→ Collected data
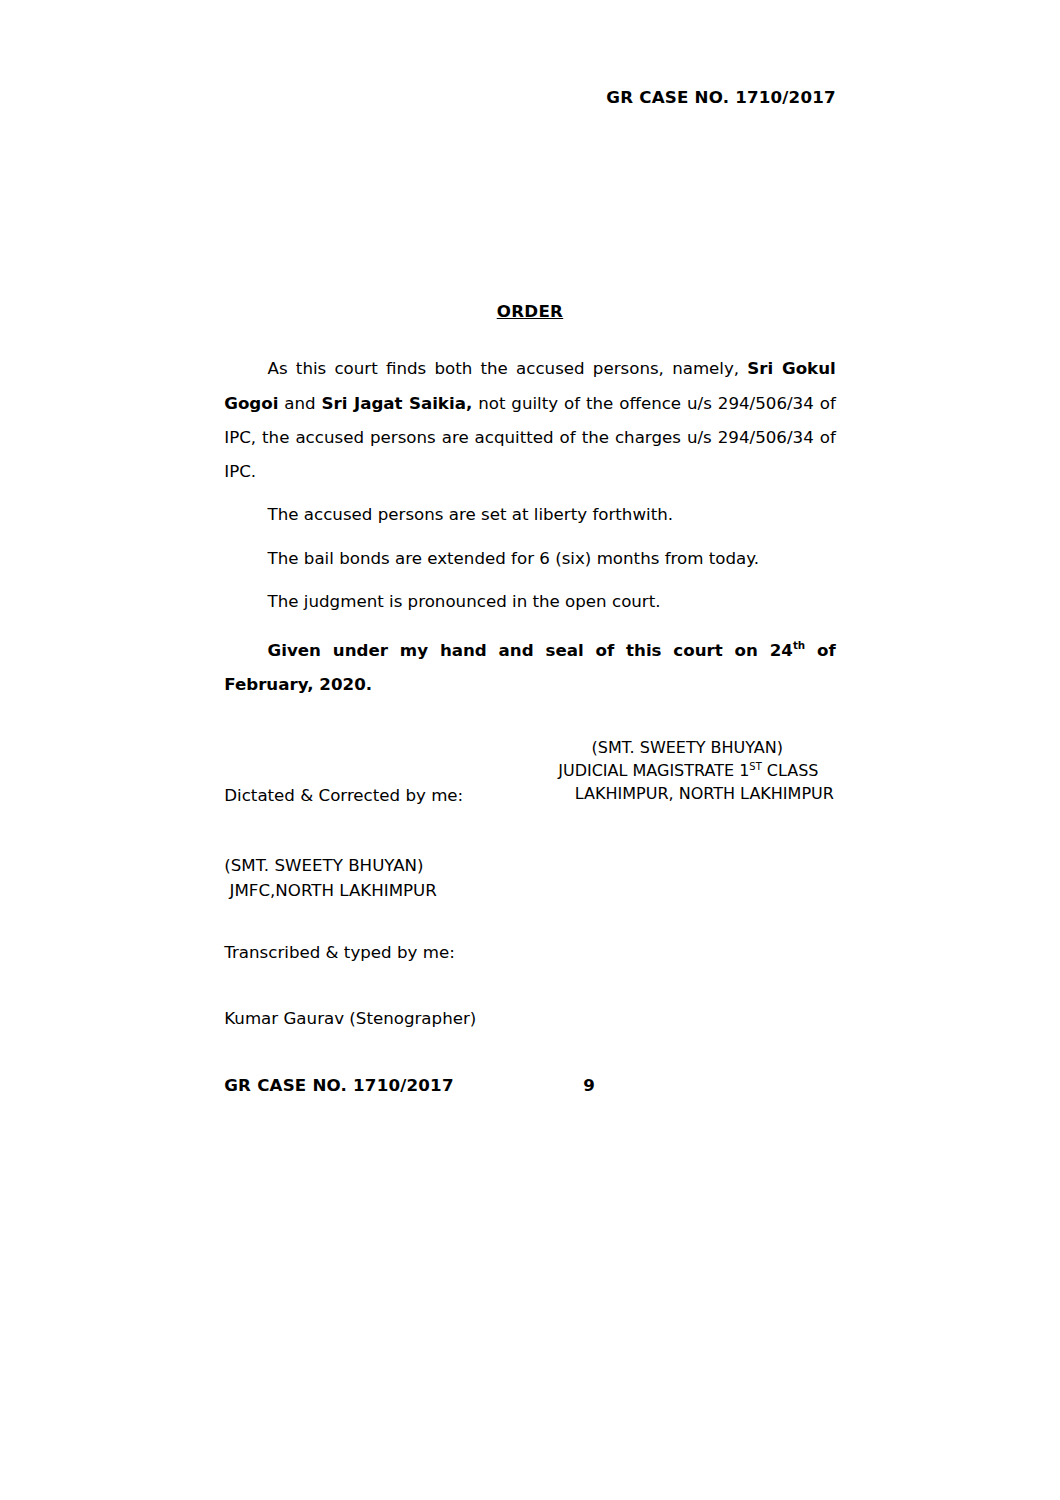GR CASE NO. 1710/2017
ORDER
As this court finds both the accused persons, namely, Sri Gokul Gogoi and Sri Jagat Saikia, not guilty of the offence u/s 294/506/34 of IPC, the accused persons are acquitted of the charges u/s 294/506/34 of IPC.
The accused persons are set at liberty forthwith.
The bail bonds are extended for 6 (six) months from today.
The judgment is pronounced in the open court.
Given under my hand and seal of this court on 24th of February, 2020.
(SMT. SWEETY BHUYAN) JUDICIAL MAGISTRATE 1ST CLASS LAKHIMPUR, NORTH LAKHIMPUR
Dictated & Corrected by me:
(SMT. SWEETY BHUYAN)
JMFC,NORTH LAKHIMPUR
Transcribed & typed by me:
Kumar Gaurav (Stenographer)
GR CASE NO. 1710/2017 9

→ YOUR TASK
Each line from the one holding "As this court" to the end of the entries is to be written out exactly. Skip every line before it.

→ YOUR SOLUTION
As this court finds both the accused persons, namely, Sri Gokul Gogoi and Sri Jagat Saikia, not guilty of the offence u/s 294/506/34 of IPC, the accused persons are acquitted of the charges u/s 294/506/34 of IPC.
The accused persons are set at liberty forthwith.
The bail bonds are extended for 6 (six) months from today.
The judgment is pronounced in the open court.
Given under my hand and seal of this court on 24th of February, 2020.
(SMT. SWEETY BHUYAN) JUDICIAL MAGISTRATE 1ST CLASS LAKHIMPUR, NORTH LAKHIMPUR
Dictated & Corrected by me:
(SMT. SWEETY BHUYAN)
JMFC,NORTH LAKHIMPUR
Transcribed & typed by me:
Kumar Gaurav (Stenographer)
GR CASE NO. 1710/2017 9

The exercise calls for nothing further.